• [YOUR GOAL]
Output, exactly and alone, the lines from the one containing "G54D78*X170000Y588000D03*" through the last line of the material below, both ends included.

• [EXCERPTED RECORDS]

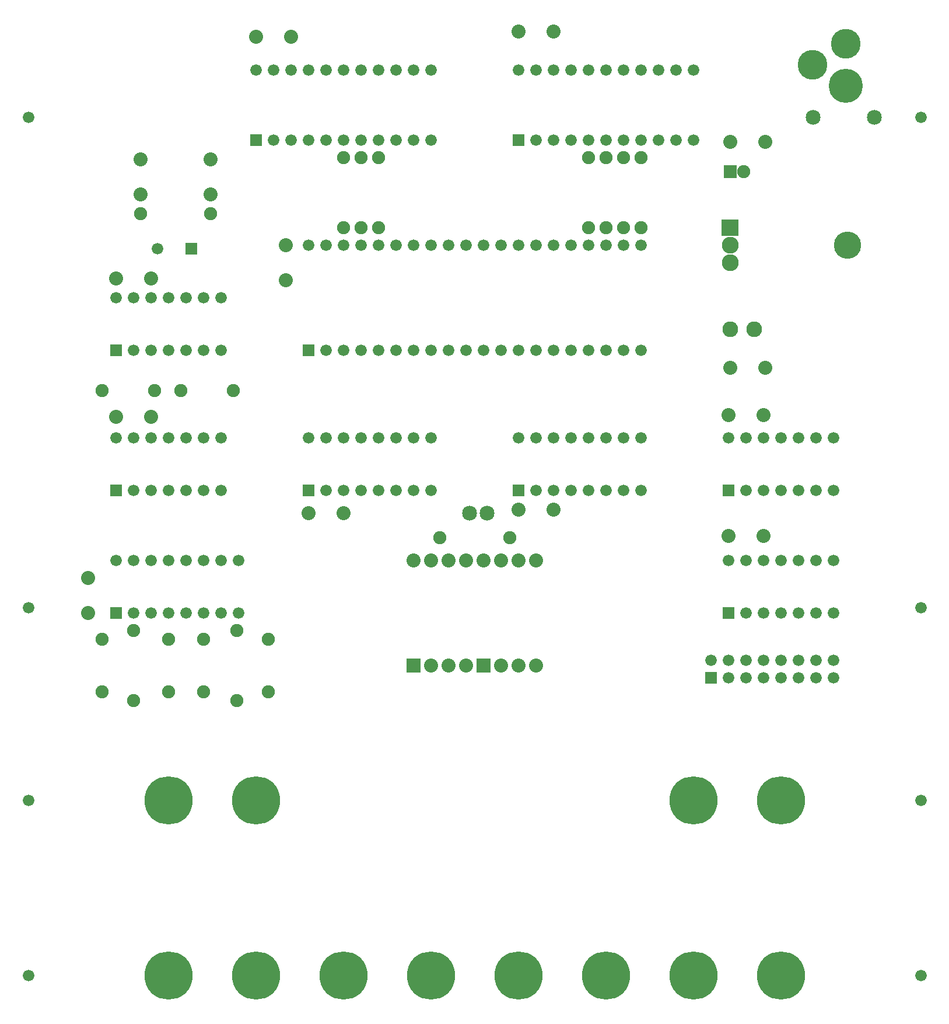
<source format=gbr>
G04 start of page 7 for group -4063 idx -4063 *
G04 Title: (unknown), componentmask *
G04 Creator: pcb 20140316 *
G04 CreationDate: Fri 21 Oct 2016 04:41:03 PM GMT UTC *
G04 For: atommann *
G04 Format: Gerber/RS-274X *
G04 PCB-Dimensions (mil): 8000.00 8000.00 *
G04 PCB-Coordinate-Origin: lower left *
%MOIN*%
%FSLAX25Y25*%
%LNTOPMASK*%
%ADD85C,0.2750*%
%ADD84C,0.1700*%
%ADD83C,0.1950*%
%ADD82C,0.1560*%
%ADD81C,0.0900*%
%ADD80C,0.0960*%
%ADD79C,0.0660*%
%ADD78C,0.0800*%
%ADD77C,0.0001*%
%ADD76C,0.0750*%
%ADD75C,0.0850*%
G54D75*X372000Y454000D03*
X382000D03*
G54D76*X355000Y440000D03*
X395000D03*
G54D77*G36*
X336000Y371000D02*Y363000D01*
X344000D01*
Y371000D01*
X336000D01*
G37*
G54D78*X350000Y367000D03*
X360000D03*
X370000D03*
G54D77*G36*
X376000Y371000D02*Y363000D01*
X384000D01*
Y371000D01*
X376000D01*
G37*
G54D78*X390000Y367000D03*
X400000D03*
X410000D03*
X370000Y427000D03*
X410000D03*
X400000D03*
X390000D03*
X380000D03*
X360000D03*
X350000D03*
X340000D03*
G54D77*G36*
X276700Y470300D02*Y463700D01*
X283300D01*
Y470300D01*
X276700D01*
G37*
G54D79*X290000Y467000D03*
X300000D03*
X310000D03*
X320000D03*
X330000D03*
G54D78*X280000Y454000D03*
X300000D03*
G54D77*G36*
X396700Y470300D02*Y463700D01*
X403300D01*
Y470300D01*
X396700D01*
G37*
G54D79*X400000Y497000D03*
X340000Y467000D03*
X350000D03*
Y497000D03*
X340000D03*
G54D78*X520000Y510000D03*
X521000Y666000D03*
Y537000D03*
G54D77*G36*
X517314Y652750D02*Y645250D01*
X524814D01*
Y652750D01*
X517314D01*
G37*
G54D78*X540000Y510000D03*
X541000Y537000D03*
G54D80*X521000Y607000D03*
Y597000D03*
G54D76*X528936Y649000D03*
G54D81*X521111Y559000D03*
X534889D03*
G54D77*G36*
X516200Y621800D02*Y612200D01*
X525800D01*
Y621800D01*
X516200D01*
G37*
G54D76*X470000Y617000D03*
X460000D03*
X450000D03*
X440000D03*
G54D79*X470000Y607000D03*
G54D82*X588000D03*
G54D79*X460000D03*
X450000D03*
X440000D03*
X430000D03*
X420000D03*
G54D76*X470000Y657000D03*
X460000D03*
X450000D03*
X440000D03*
G54D78*X520000Y441000D03*
X400000Y456000D03*
X420000D03*
G54D79*X410000Y467000D03*
X420000D03*
X430000D03*
X440000D03*
X450000D03*
X460000D03*
X470000D03*
Y497000D03*
X460000D03*
X450000D03*
X440000D03*
X430000D03*
X420000D03*
X410000D03*
X360000Y547000D03*
X370000D03*
X380000D03*
X390000D03*
X400000D03*
X410000D03*
X420000D03*
X430000D03*
X440000D03*
X450000D03*
X460000D03*
X470000D03*
G54D78*X540000Y441000D03*
G54D79*X560000Y467000D03*
X570000D03*
X580000D03*
G54D77*G36*
X516700Y470300D02*Y463700D01*
X523300D01*
Y470300D01*
X516700D01*
G37*
G54D79*X530000Y467000D03*
X540000D03*
X550000D03*
X580000Y497000D03*
X570000D03*
X560000D03*
X550000D03*
X540000D03*
X530000D03*
X520000D03*
G54D75*X568500Y680000D03*
G54D78*X541000Y666000D03*
G54D83*X587000Y698000D03*
G54D84*Y722000D03*
X568000Y710000D03*
G54D75*X603500Y680000D03*
G54D79*X630000D03*
X280000Y667000D03*
X290000D03*
X300000D03*
X310000D03*
X320000D03*
X330000D03*
Y707000D03*
X320000D03*
X310000D03*
X300000D03*
X290000D03*
X280000D03*
X340000Y667000D03*
X350000D03*
Y707000D03*
X340000D03*
G54D77*G36*
X396700Y670300D02*Y663700D01*
X403300D01*
Y670300D01*
X396700D01*
G37*
G54D79*X410000Y667000D03*
X420000D03*
X430000D03*
Y707000D03*
X420000D03*
X410000D03*
X400000D03*
X440000Y667000D03*
X450000D03*
X460000D03*
X470000D03*
X480000D03*
X490000D03*
X500000D03*
Y707000D03*
X490000D03*
X480000D03*
X470000D03*
X460000D03*
X450000D03*
X440000D03*
G54D77*G36*
X506700Y363300D02*Y356700D01*
X513300D01*
Y363300D01*
X506700D01*
G37*
G54D79*X510000Y370000D03*
X520000Y360000D03*
Y370000D03*
X530000Y360000D03*
Y370000D03*
X540000Y360000D03*
Y370000D03*
G54D77*G36*
X516700Y400300D02*Y393700D01*
X523300D01*
Y400300D01*
X516700D01*
G37*
G54D79*X530000Y397000D03*
X540000D03*
X550000D03*
X560000D03*
X570000D03*
X580000D03*
X630000Y290000D03*
Y400000D03*
X550000Y360000D03*
G54D85*Y190000D03*
X500000D03*
Y290000D03*
X550000D03*
G54D79*Y370000D03*
X560000Y360000D03*
X570000D03*
X580000D03*
X560000Y370000D03*
X570000D03*
X580000D03*
Y427000D03*
X570000D03*
X560000D03*
X550000D03*
X540000D03*
X530000D03*
X520000D03*
G54D85*X450000Y190000D03*
X400000D03*
X350000D03*
X300000D03*
G54D79*X630000D03*
G54D78*X154000Y397000D03*
Y417000D03*
G54D77*G36*
X166700Y400300D02*Y393700D01*
X173300D01*
Y400300D01*
X166700D01*
G37*
G54D79*X180000Y397000D03*
X190000D03*
X170000Y427000D03*
G54D76*X180000Y347000D03*
Y387000D03*
X162000Y352000D03*
Y382000D03*
G54D79*X210000Y427000D03*
X200000D03*
X190000D03*
X180000D03*
G54D76*X200000Y382000D03*
G54D79*X120000Y400000D03*
G54D85*X200000Y290000D03*
G54D79*X120000D03*
Y190000D03*
G54D85*X200000D03*
G54D77*G36*
X166700Y470300D02*Y463700D01*
X173300D01*
Y470300D01*
X166700D01*
G37*
G54D79*X180000Y467000D03*
X190000D03*
X200000D03*
X210000D03*
X220000D03*
X230000D03*
X200000Y397000D03*
X210000D03*
X220000D03*
X230000D03*
X240000D03*
Y427000D03*
X230000D03*
X220000D03*
G54D76*X239000Y347000D03*
Y387000D03*
X200000Y352000D03*
X220000D03*
Y382000D03*
X257000D03*
Y352000D03*
G54D85*X250000Y190000D03*
Y290000D03*
G54D78*Y726000D03*
X270000D03*
X224000Y636000D03*
G54D76*Y625000D03*
G54D78*Y656000D03*
G54D77*G36*
X246700Y670300D02*Y663700D01*
X253300D01*
Y670300D01*
X246700D01*
G37*
G54D79*X260000Y667000D03*
Y707000D03*
X250000D03*
X330000Y497000D03*
X320000D03*
X310000D03*
X300000D03*
X290000D03*
X280000D03*
G54D76*X237000Y524000D03*
G54D77*G36*
X276700Y550300D02*Y543700D01*
X283300D01*
Y550300D01*
X276700D01*
G37*
G54D79*X290000Y547000D03*
X300000D03*
X310000D03*
X320000D03*
X330000D03*
X340000D03*
X350000D03*
G54D78*X400000Y729000D03*
X420000D03*
G54D79*X410000Y607000D03*
X400000D03*
X390000D03*
X380000D03*
X370000D03*
X360000D03*
G54D78*X267000D03*
Y587000D03*
G54D76*X300000Y617000D03*
G54D79*Y607000D03*
X290000D03*
X280000D03*
G54D76*X320000Y657000D03*
Y617000D03*
X300000Y657000D03*
X310000D03*
Y617000D03*
G54D79*X350000Y607000D03*
X340000D03*
X330000D03*
X320000D03*
X310000D03*
X270000Y667000D03*
Y707000D03*
G54D78*X170000Y588000D03*
X190000D03*
G54D77*G36*
X209700Y608300D02*Y601700D01*
X216300D01*
Y608300D01*
X209700D01*
G37*
G54D79*X193800Y605000D03*
G54D78*X184000Y636000D03*
Y656000D03*
G54D76*Y625000D03*
G54D79*X120000Y680000D03*
G54D78*X170000Y509000D03*
G54D76*X162000Y524000D03*
G54D79*X190000Y497000D03*
X180000D03*
X170000D03*
X200000Y547000D03*
X210000D03*
X220000D03*
X230000D03*
Y577000D03*
X220000D03*
X210000D03*
X200000D03*
X230000Y497000D03*
X220000D03*
X210000D03*
X200000D03*
G54D76*X207000Y524000D03*
G54D79*X190000Y577000D03*
X180000D03*
X170000D03*
G54D78*X190000Y509000D03*
G54D77*G36*
X166700Y550300D02*Y543700D01*
X173300D01*
Y550300D01*
X166700D01*
G37*
G54D79*X180000Y547000D03*
X190000D03*
G54D76*X192000Y524000D03*
M02*

</source>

• [WRITTEN ANSWER]
G54D78*X170000Y588000D03*
X190000D03*
G54D77*G36*
X209700Y608300D02*Y601700D01*
X216300D01*
Y608300D01*
X209700D01*
G37*
G54D79*X193800Y605000D03*
G54D78*X184000Y636000D03*
Y656000D03*
G54D76*Y625000D03*
G54D79*X120000Y680000D03*
G54D78*X170000Y509000D03*
G54D76*X162000Y524000D03*
G54D79*X190000Y497000D03*
X180000D03*
X170000D03*
X200000Y547000D03*
X210000D03*
X220000D03*
X230000D03*
Y577000D03*
X220000D03*
X210000D03*
X200000D03*
X230000Y497000D03*
X220000D03*
X210000D03*
X200000D03*
G54D76*X207000Y524000D03*
G54D79*X190000Y577000D03*
X180000D03*
X170000D03*
G54D78*X190000Y509000D03*
G54D77*G36*
X166700Y550300D02*Y543700D01*
X173300D01*
Y550300D01*
X166700D01*
G37*
G54D79*X180000Y547000D03*
X190000D03*
G54D76*X192000Y524000D03*
M02*

</source>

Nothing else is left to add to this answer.